There is great comfort in this, for many of the Father's weary children who earnestly long to become like the Master, and who struggle without ceasing to attain the divine image - but who seem to themselves never to make any progress. God is watching them, sees their strivings, is not impatient with their failures; and in the hours of quiet, will send his angel to help them. Perhaps the very hours of their deepest discouragement, may be the hours when they are growing the most - for then God works most helpfully in them.

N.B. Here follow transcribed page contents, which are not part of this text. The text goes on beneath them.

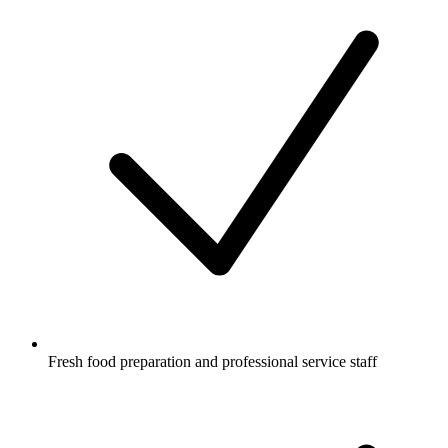
Fresh food preparation and professional service staff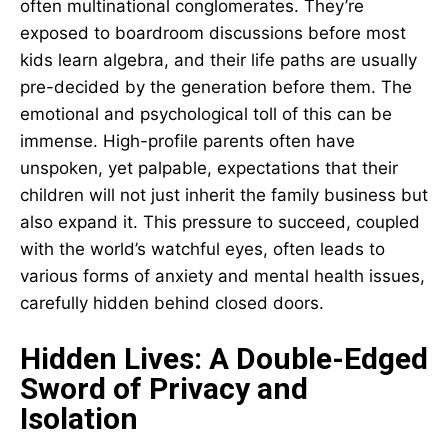
often multinational conglomerates. They’re
exposed to boardroom discussions before most
kids learn algebra, and their life paths are usually
pre-decided by the generation before them. The
emotional and psychological toll of this can be
immense. High-profile parents often have
unspoken, yet palpable, expectations that their
children will not just inherit the family business but
also expand it. This pressure to succeed, coupled
with the world’s watchful eyes, often leads to
various forms of anxiety and mental health issues,
carefully hidden behind closed doors.
Hidden Lives: A Double-Edged
Sword of Privacy and
Isolation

There is still another thought. The Revised Version makes a change in the reading of the words about beholding the glory of the Lord, and puts them in this way: "We all, with unveiled face, reflecting as a mirror the glory of the Lord, are transformed into the same image." According to this rendering, we too become mirrors. We gaze upon the glory of the Lord, and as we gaze - the glory streams upon us, and there is an image of Christ reflected and mirrored in us. Then others, looking upon us, see the image of Christ in our lives!

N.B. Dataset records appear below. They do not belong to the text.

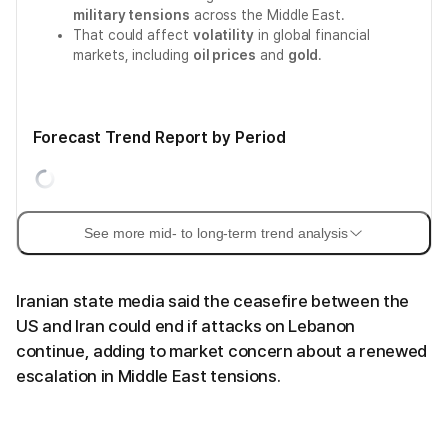
military tensions
across the Middle East.
That could affect
volatility
in global financial
markets, including
oil prices
and
gold
.
Forecast Trend Report by Period
See more mid- to long-term trend analysis
Iranian state media said the ceasefire between the
US and Iran could end if attacks on Lebanon
continue, adding to market concern about a renewed
escalation in Middle East tensions.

We look into a little puddle of water at night, and see the stars in it; or by day and see the blue sky, the passing clouds and the bright sun high in the heavens. So we look upon Christ in loving, adoring faith, and the glory shines down into our soul. Then our neighbors and friends about us look at us, see our character, watch our conduct, observe our disposition and temper and all the play of our life - and as they behold us - they perceive the image of Christ in us! We are the mirrors, and in us men see the beauty of the Lord.
A little child was thinking about the unseen Christ to whom she prayed, and came to her mother with the question, "Is Jesus like anybody I know?" The question was reasonable one - it was one to which the child should have received the answer "Yes." Every true disciple of Christ ought to be an answer - in some sense, at least - to the child's inquiry. Every little one, ought to see Christ's beauty mirrored in its mother's face. Every Sunday-school teacher's character, should reflect some tracings of the eternal Love on which the scholars may gaze. Whoever looks upon the life of any Christian, should see in it at once the reflection of the beauty of Christ.
Of course the mirroring never can be perfect. Muddy puddles give only dim reflections of the blue sky and the bright sun. Too often our lives are like muddy puddles. A broken mirror gives a very imperfect reflection of the face that looks into it.
Many times our lives are broken, shattered mirrors - and show only little fragments of the glory they are intended to reflect. If one holds the back of a mirror toward the sun, there will be in it no reflection of the orb of day; the mirror's face must be turned toward the object whose image one wants to catch. If we would have Christ mirrored in our lives - we must turn and hold our faces always Christward. If we continue ever beholding the glory, gazing upon it - we shall be mirrors reflecting Him into whose face we gaze. Then those who look upon our lives will see in us a dim image at least - a little picture of Christ!